Ops references: App Analytics
5) Human-in-the-loop via an App handoff
Before sending or charging, open a confirm UI in your App:
- Collect final edits/recipients.
- Show cost/time summary and what will happen next.
- If payment, use Agentic Commerce Protocol with in-chat checkout.
UI patterns: Inline UI & Widgets
6) Telemetry & audits
Capture:
- Trace ID for the run; per-step timings and errors
- Token & API cost estimates (by tool)
- Policy events (denied domain, write blocked, confirmation obtained)
- Outcome (success/failed/cancelled)
Pipe to your warehouse and review weekly.
Analytics guide: Analytics for ChatGPT Apps
7) Evaluations (Evals) that matter
Write lightweight checks that run on CI:
- Factuality probe for extract/compile on known URLs
- Plan length ≤ N for a given task
- Guardrail checks (no disallowed domains/tools)
- Cost/time limits enforced under synthetic load
Tune prompts/tools until evals pass reliably.

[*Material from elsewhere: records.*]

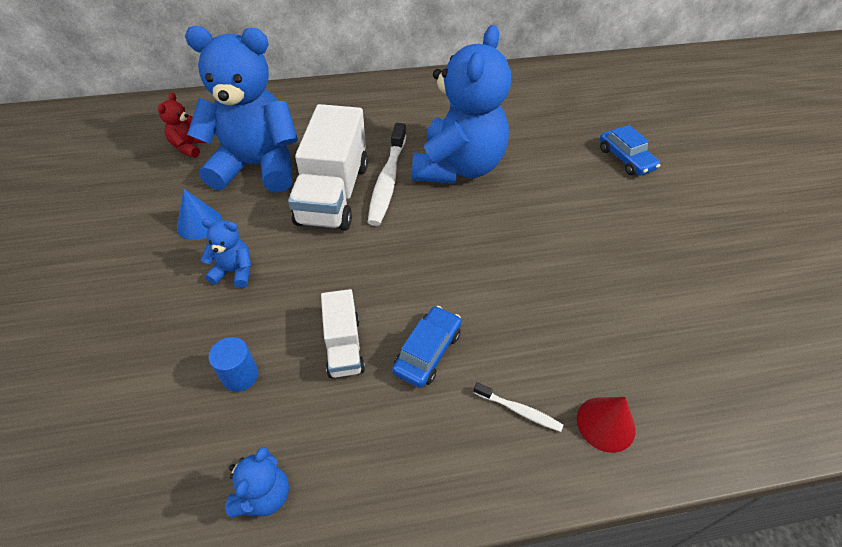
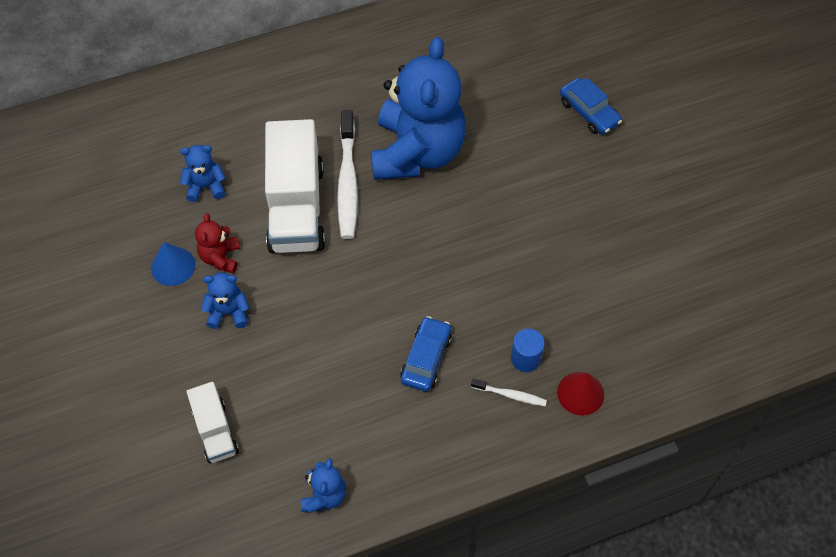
camera: 10 degrees left, 10 degrees up
red teddy bear [158,93,206,158] -> red teddy bear moved to [195,213,240,273]
blue teddy bear [185,26,298,193] -> blue teddy bear [180,145,226,202], size x0.41
blue cylinder [209,337,258,392] -> blue cylinder moved to [511,329,545,372]
white truck [321,289,365,378] -> white truck moved to [187,382,239,463]

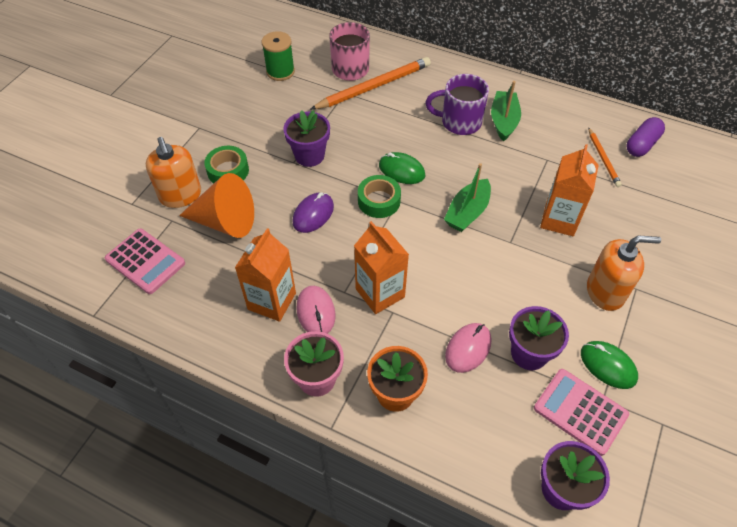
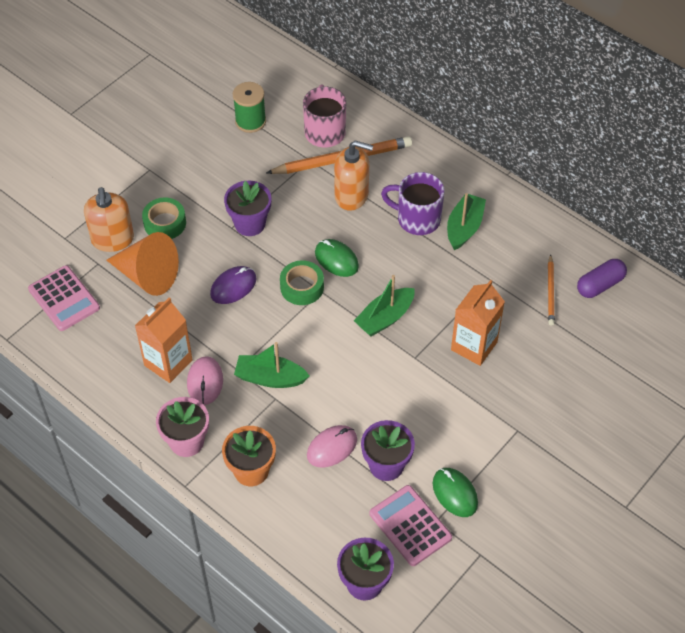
camera: 15 degrees right, 0 degrees up
orange carton [354,221,409,314] -> green boat [234,342,310,388]
orange soap dispenser [587,236,661,311] -> orange soap dispenser moved to [334,141,373,211]

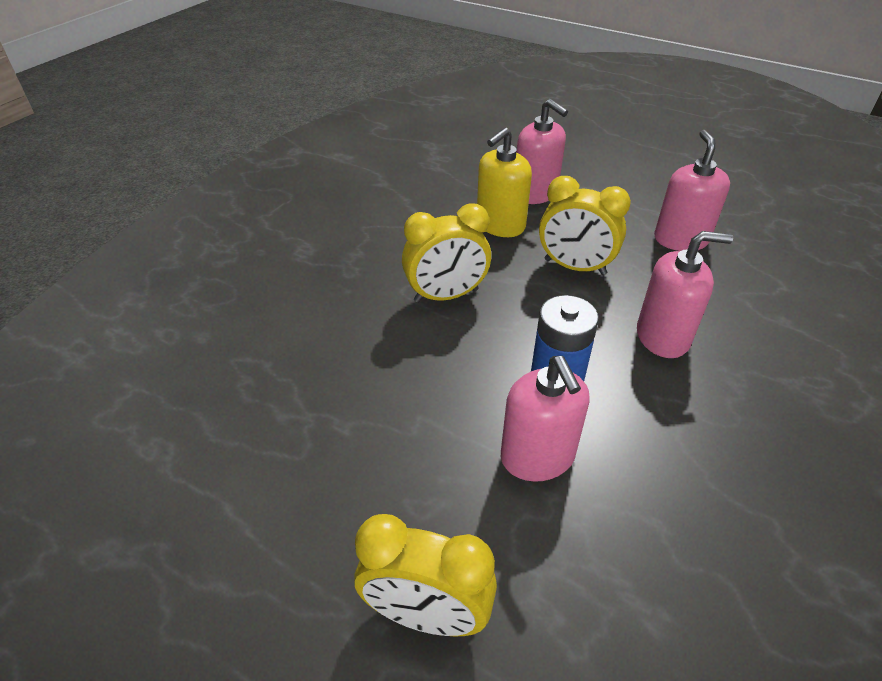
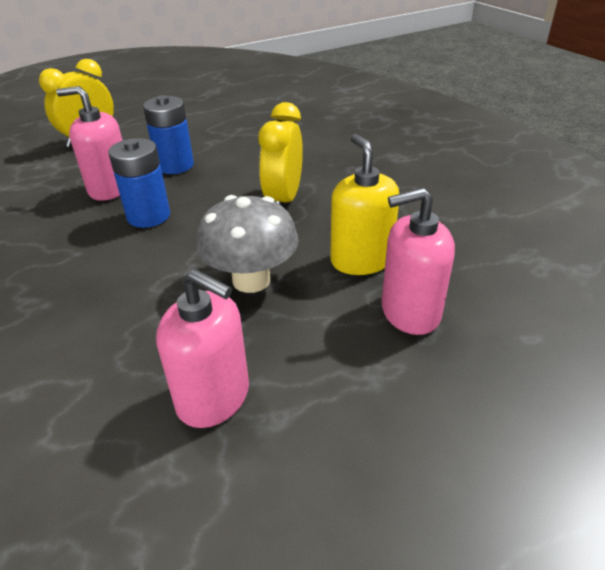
camera: 120 degrees right, 5 degrees down
yellow clock [539,176,631,275] -> grey mushroom [196,195,298,293]
pink soap dispenser [637,231,733,358] -> none
none -> blue battery [143,95,194,174]

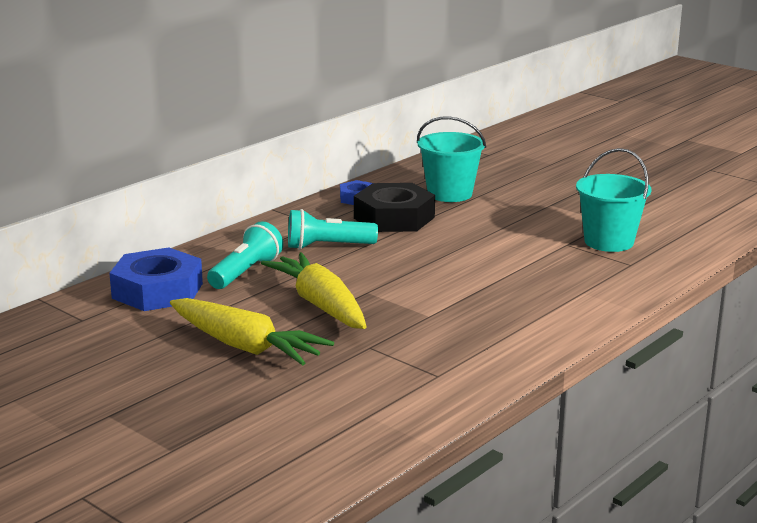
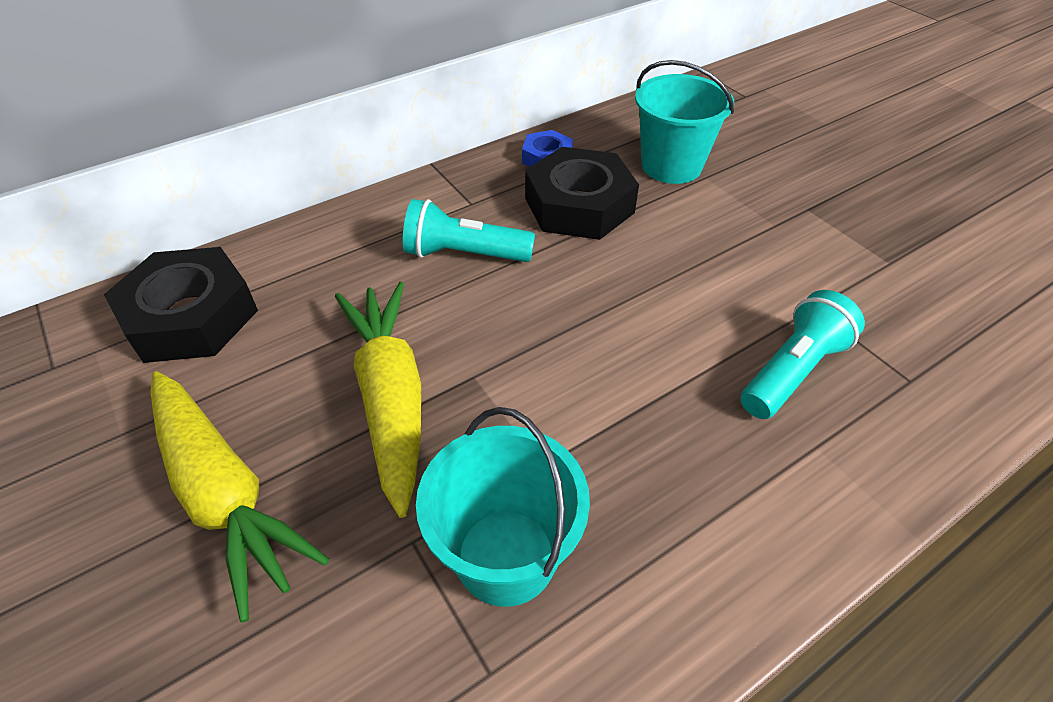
camera: 15 degrees right, 25 degrees up
blue nut [109,247,203,311] -> black nut [104,247,258,363]
turquoise flashlight [207,221,283,289] -> turquoise flashlight moved to [740,290,865,419]
turquoise bucket [576,148,652,252] -> turquoise bucket moved to [416,407,590,607]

8) Shipping checklist (Agent edition)
- ✅ One hero job with a clear success criterion
- ✅ Minimal, well-typed toolset
- ✅ Budgets (steps/time/cost) + whitelists/denylists
- ✅ Confirm screen before writes/payments
- ✅ Telemetry + audits + weekly evals
- ✅ Clear user messaging on what the agent will/won’t do
9) Extending your agent
- Add alternates (multiple search/data providers).
- Cache intermediate artifacts to cut cost/time.
- Introduce a review step that routes to a human on low confidence.
- Split the system into sub-agents by skill; orchestrate with a top-level planner.
- Expose safe portions as an App for user-driven flows.
Deep dives: Agent Orchestration & Multi-Agent Workflows
FAQ
Do I need an App if I’m using an Agent?
You’ll want one for structured inputs, previews, and confirmations—especially for risky writes or payments.
How do I keep costs predictable?
Strict budgets, step caps, caching, and early-exit evals. Track cost per successful task as a north star.
Can Agents reuse my MCP tools?
Yes—expose your actions as tools once and call them from both the Agent and the App.